Page-level text extractions
Segment Open

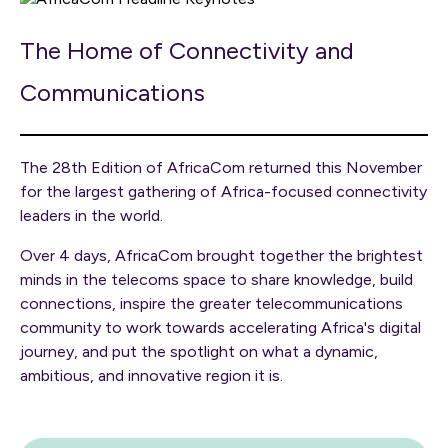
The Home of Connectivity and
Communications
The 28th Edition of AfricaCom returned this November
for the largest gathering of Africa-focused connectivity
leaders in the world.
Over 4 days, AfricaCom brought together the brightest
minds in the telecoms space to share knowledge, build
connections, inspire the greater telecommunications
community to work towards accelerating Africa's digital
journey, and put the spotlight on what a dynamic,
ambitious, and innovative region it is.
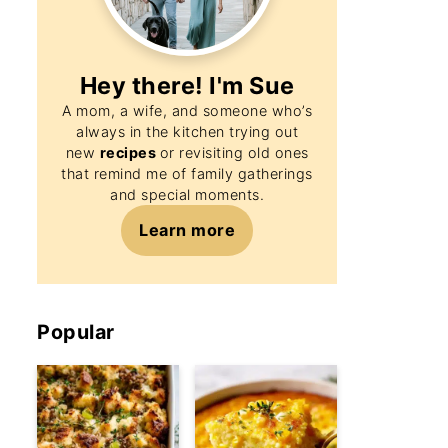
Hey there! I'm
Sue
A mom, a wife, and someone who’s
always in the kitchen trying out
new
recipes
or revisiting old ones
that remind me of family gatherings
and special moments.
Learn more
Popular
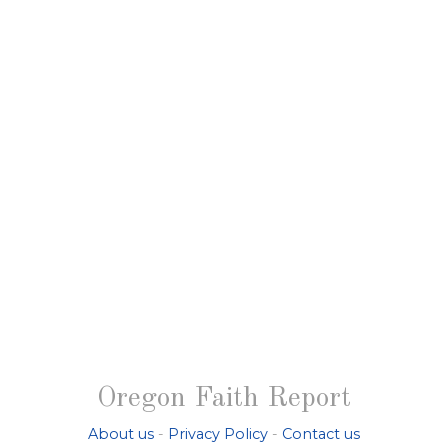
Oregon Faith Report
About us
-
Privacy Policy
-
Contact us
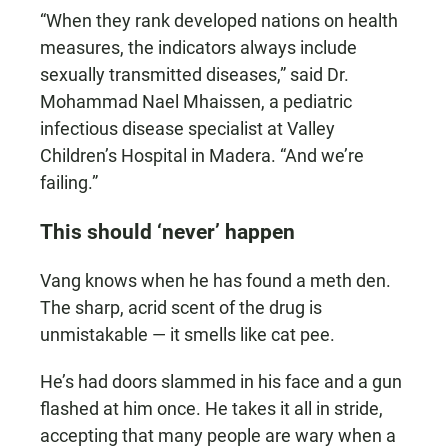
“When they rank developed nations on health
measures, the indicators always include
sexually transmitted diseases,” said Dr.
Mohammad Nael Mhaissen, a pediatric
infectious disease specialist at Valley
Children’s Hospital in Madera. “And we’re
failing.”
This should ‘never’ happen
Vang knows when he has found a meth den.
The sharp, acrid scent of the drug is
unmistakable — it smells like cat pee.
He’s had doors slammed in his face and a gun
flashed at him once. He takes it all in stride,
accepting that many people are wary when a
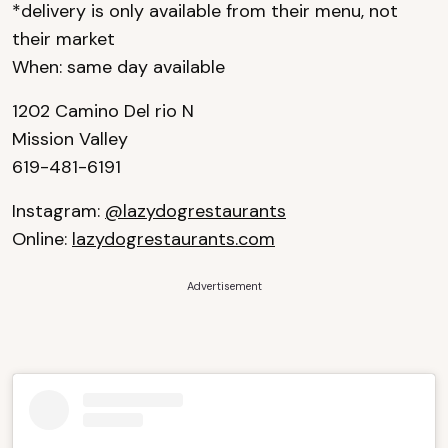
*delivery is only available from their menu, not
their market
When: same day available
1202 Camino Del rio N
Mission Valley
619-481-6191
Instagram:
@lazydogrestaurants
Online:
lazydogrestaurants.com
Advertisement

Segment Closed
Segment Open

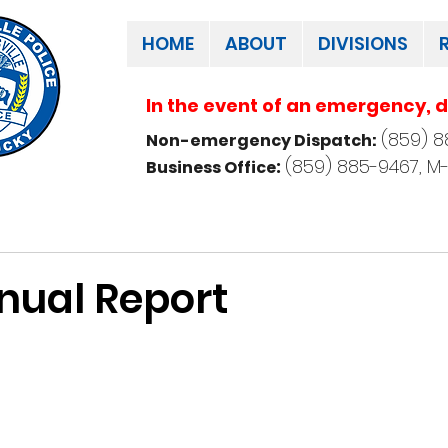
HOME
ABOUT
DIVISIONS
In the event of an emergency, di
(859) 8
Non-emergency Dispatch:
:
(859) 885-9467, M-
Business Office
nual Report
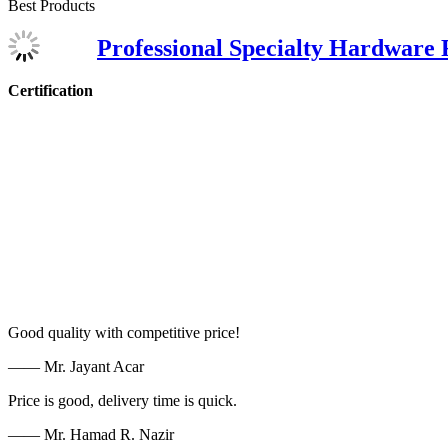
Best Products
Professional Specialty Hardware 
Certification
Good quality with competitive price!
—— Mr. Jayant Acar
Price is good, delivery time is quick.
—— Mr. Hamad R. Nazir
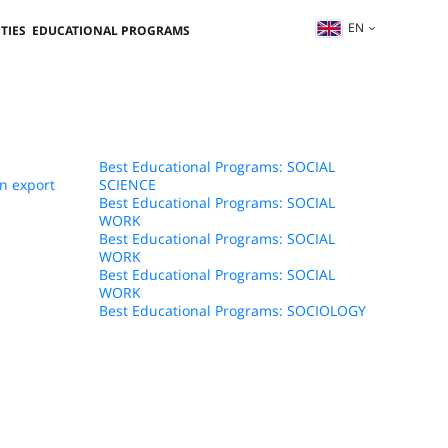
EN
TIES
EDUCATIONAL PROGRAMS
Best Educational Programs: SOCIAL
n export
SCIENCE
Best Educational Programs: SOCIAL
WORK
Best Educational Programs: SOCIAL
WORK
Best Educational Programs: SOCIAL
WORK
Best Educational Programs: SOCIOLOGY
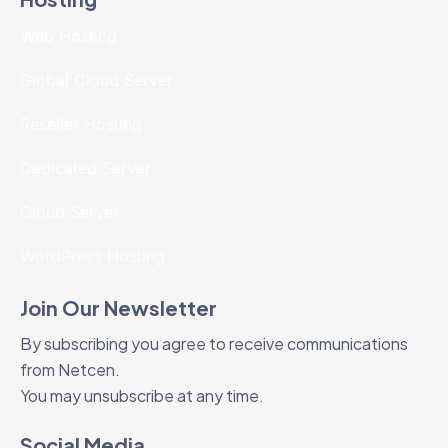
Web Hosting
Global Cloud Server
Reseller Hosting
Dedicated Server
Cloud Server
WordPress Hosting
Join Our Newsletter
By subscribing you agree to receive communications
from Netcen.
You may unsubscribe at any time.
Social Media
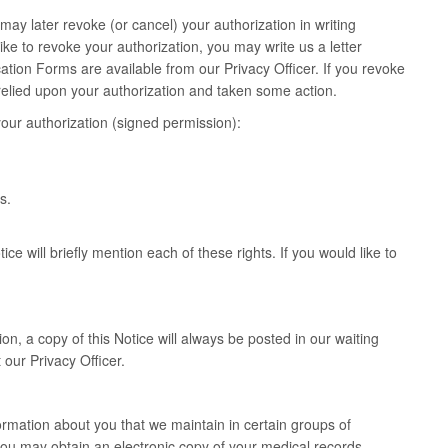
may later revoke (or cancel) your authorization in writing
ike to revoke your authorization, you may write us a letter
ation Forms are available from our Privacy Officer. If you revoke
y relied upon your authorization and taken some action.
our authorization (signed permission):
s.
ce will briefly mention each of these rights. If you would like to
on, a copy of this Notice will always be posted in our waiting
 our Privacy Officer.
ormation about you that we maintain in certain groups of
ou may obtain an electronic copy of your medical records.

Segment Closed
Segment Open

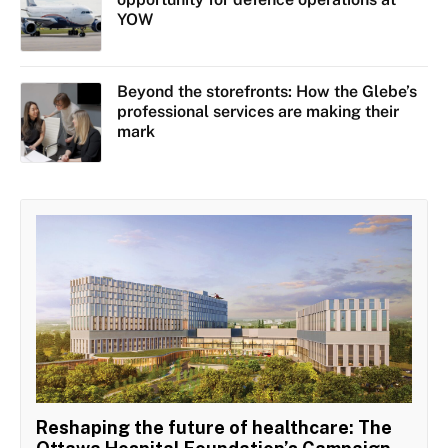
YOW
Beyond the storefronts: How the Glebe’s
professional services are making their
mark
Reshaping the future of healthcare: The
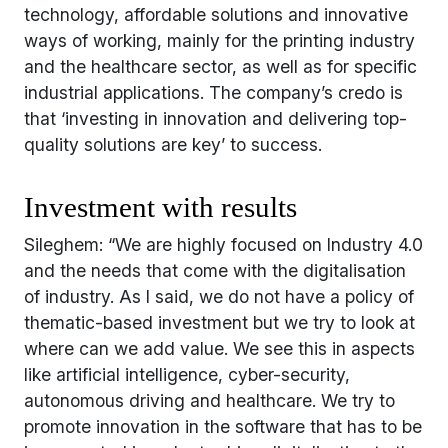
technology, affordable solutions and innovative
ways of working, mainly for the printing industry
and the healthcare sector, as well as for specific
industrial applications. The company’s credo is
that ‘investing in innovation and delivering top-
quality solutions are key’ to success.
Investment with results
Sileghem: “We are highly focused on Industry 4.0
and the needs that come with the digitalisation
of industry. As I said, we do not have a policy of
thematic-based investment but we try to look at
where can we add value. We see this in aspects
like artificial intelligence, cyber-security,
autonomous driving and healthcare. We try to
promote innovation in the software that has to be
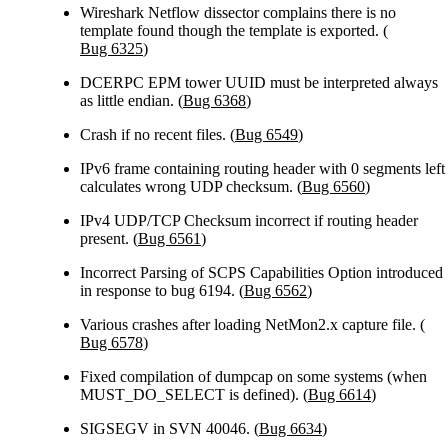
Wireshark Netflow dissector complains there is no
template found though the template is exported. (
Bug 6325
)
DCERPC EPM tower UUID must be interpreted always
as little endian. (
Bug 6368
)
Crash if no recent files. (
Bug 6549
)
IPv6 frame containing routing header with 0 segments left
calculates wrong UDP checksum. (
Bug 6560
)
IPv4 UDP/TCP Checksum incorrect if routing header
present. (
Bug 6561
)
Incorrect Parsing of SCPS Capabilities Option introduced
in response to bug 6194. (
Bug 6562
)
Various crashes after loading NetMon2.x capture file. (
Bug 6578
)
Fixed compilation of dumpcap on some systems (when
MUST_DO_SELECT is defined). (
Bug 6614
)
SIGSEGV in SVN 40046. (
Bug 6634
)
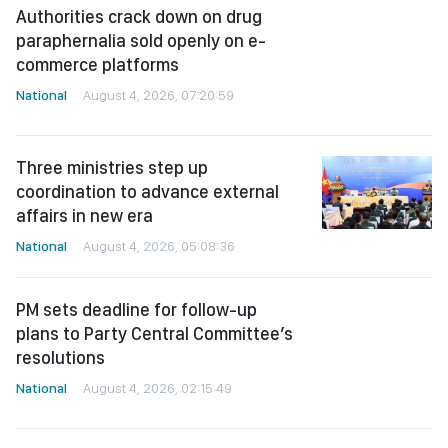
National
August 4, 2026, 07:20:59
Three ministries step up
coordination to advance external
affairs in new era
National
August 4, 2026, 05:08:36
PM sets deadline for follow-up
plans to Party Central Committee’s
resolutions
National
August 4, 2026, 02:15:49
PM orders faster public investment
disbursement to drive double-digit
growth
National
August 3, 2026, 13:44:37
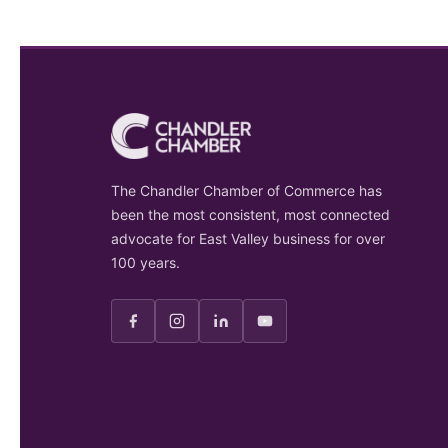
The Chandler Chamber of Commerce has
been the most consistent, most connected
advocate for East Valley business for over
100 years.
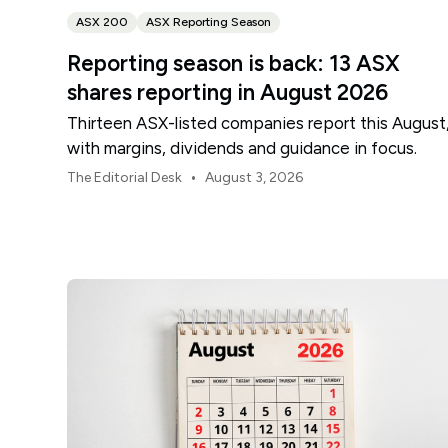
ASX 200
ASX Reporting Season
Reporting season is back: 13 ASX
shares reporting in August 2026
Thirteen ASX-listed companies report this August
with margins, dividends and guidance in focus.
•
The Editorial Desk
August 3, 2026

Segment Closed

> _What to do_
Return only the part above that opens with the line containing "The Home of Connectivity and" and closes with the line containing "their menu, not", exactly and with both ends, skipping the pictures.

> _Task output_
The Home of Connectivity and
Communications
The 28th Edition of AfricaCom returned this November
for the largest gathering of Africa-focused connectivity
leaders in the world.
Over 4 days, AfricaCom brought together the brightest
minds in the telecoms space to share knowledge, build
connections, inspire the greater telecommunications
community to work towards accelerating Africa's digital
journey, and put the spotlight on what a dynamic,
ambitious, and innovative region it is.
Hey there! I'm
Sue
A mom, a wife, and someone who’s
always in the kitchen trying out
new
recipes
or revisiting old ones
that remind me of family gatherings
and special moments.
Learn more
Popular
Oregon Faith Report
About us
-
Privacy Policy
-
Contact us
“When they rank developed nations on health
measures, the indicators always include
sexually transmitted diseases,” said Dr.
Mohammad Nael Mhaissen, a pediatric
infectious disease specialist at Valley
Children’s Hospital in Madera. “And we’re
failing.”
This should ‘never’ happen
Vang knows when he has found a meth den.
The sharp, acrid scent of the drug is
unmistakable — it smells like cat pee.
He’s had doors slammed in his face and a gun
flashed at him once. He takes it all in stride,
accepting that many people are wary when a
*delivery is only available from their menu, not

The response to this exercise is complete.